Rare variant in intracellular loop-2 of the ghrelin receptor reveals novel mechanisms of GPCR biased signaling and trafficking

G protein-coupled receptors (GPCRs) are the largest class of integral membrane proteins and the most common pharmaceutical drug target. Through allosteric coupling, GPCRs transduce extracellular stimuli into physiologically-relevant intracellular signaling cascades via G proteins and β-arrestin (βarr). The growth hormone secretagogue receptor (GHSR) is a rhodopsin-like, peptide hormone GPCR considered a promising target for both metabolic and neurological diseases.

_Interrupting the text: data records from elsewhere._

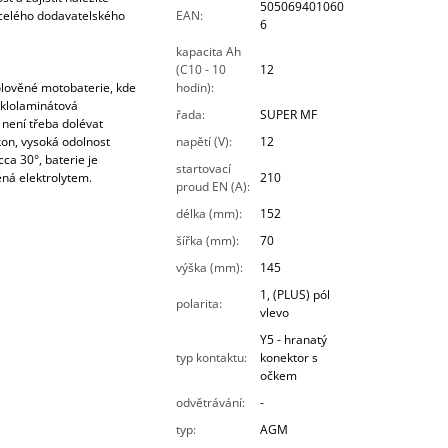
505069401060
celého dodavatelského
EAN
:
6
kapacita Ah
(C10 - 10
12
lověné motobaterie, kde
hodin)
:
sklolaminátová
řada
:
SUPER MF
 není třeba dolévat
kon, vysoká odolnost
napětí (V)
:
12
ca 30°, baterie je
startovací
ná elektrolytem.
210
proud EN (A)
:
délka (mm)
:
152
šířka (mm)
:
70
výška (mm)
:
145
1, (PLUS) pól
polarita
:
vlevo
Y5 - hranatý
typ kontaktu
:
konektor s
očkem
odvětrávání
:
-
typ
:
AGM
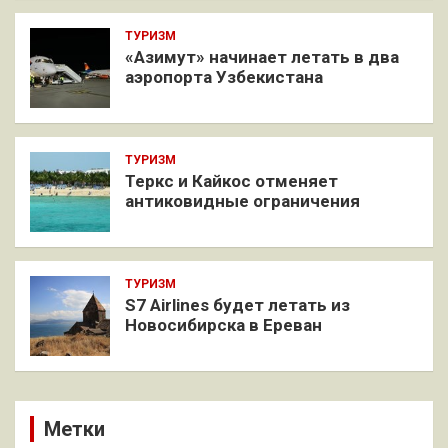
ТУРИЗМ
«Азимут» начинает летать в два
аэропорта Узбекистана
ТУРИЗМ
Теркс и Кайкос отменяет
антиковидные ограничения
ТУРИЗМ
S7 Airlines будет летать из
Новосибирска в Ереван
Метки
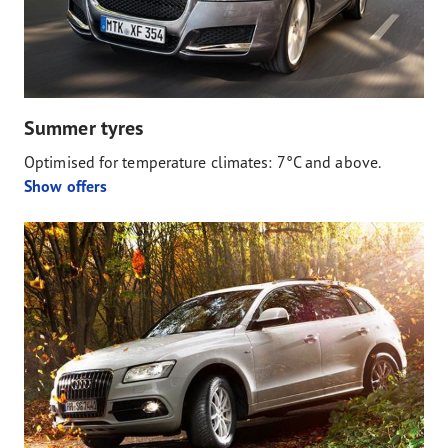
Summer tyres
Optimised for temperature climates: 7°C and above.
Show offers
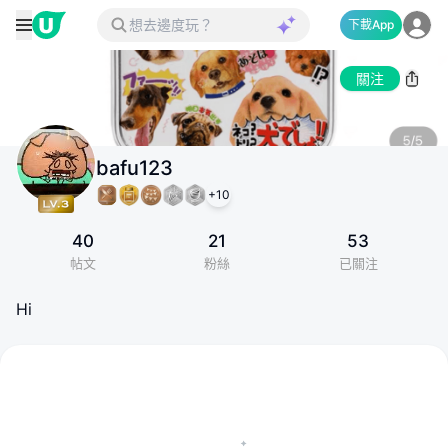
下載App
關注
bafu123
+
10
40
21
53
帖文
粉絲
已關注
Hi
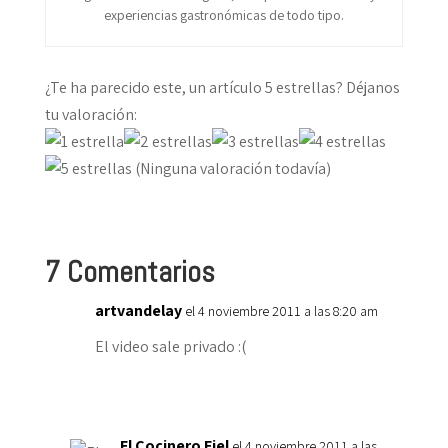
experiencias gastronómicas de todo tipo.
¿Te ha parecido este, un artículo 5 estrellas? Déjanos
tu valoración:
(Ninguna valoración todavía)
7 Comentarios
artvandelay
el 4 noviembre 2011 a las 8:20 am
El video sale privado :(
El Cocinero Fiel
el 4 noviembre 2011 a las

Here, by characterizing an ultra-rare coding variant in intracellular loop-2 (ICL2) of the GHSR, GHSR ^L149P (L149P), we establish a unique role of ICL2 in GPCR biased signaling, lipid modulation, and intracellular trafficking. Using an array of bioluminescence resonance energy transfer (BRET)-based assays, we show that the natural L149P mutant exhibits (i) a constitutive plasma membrane [PM] expression bias, (ii) preferential partitioning away from cholesterol-enriched PM microdomains, (iii) enhanced agonist-directed endocytosis, and (iv) dramatic signaling bias towards βarr1/2 over Gα _q , Gα _i/o , and Gα _12/13 . Using a combination of pharmacological and genetic tools, we demonstrate that βarr1/2 recruitment to L149P requires G protein-coupled receptor kinase-2/3 (GRK2/3)-mediated phosphorylation, but it does not utilize protein kinase C (PKC), Gβγ-dependent GRK2/3 translocation, or Gα _i/o , supporting a G protein-independent mechanism. Lastly, we found that βarr1/2 recruitment to L149P requires both GRK2/3 and GRK5/6, while the wild-type GHSR relies exclusively on GRK2/3, consistent with increased GRK6 pre-coupling to the L149P mutant. Collectively, our findings using a rare, natural variant reveal novel mechanisms of GPCR regulation that could be leveraged to improve personalized medicine and facilitate the rational design/discovery of GPCR ^ICL2 -directed drugs.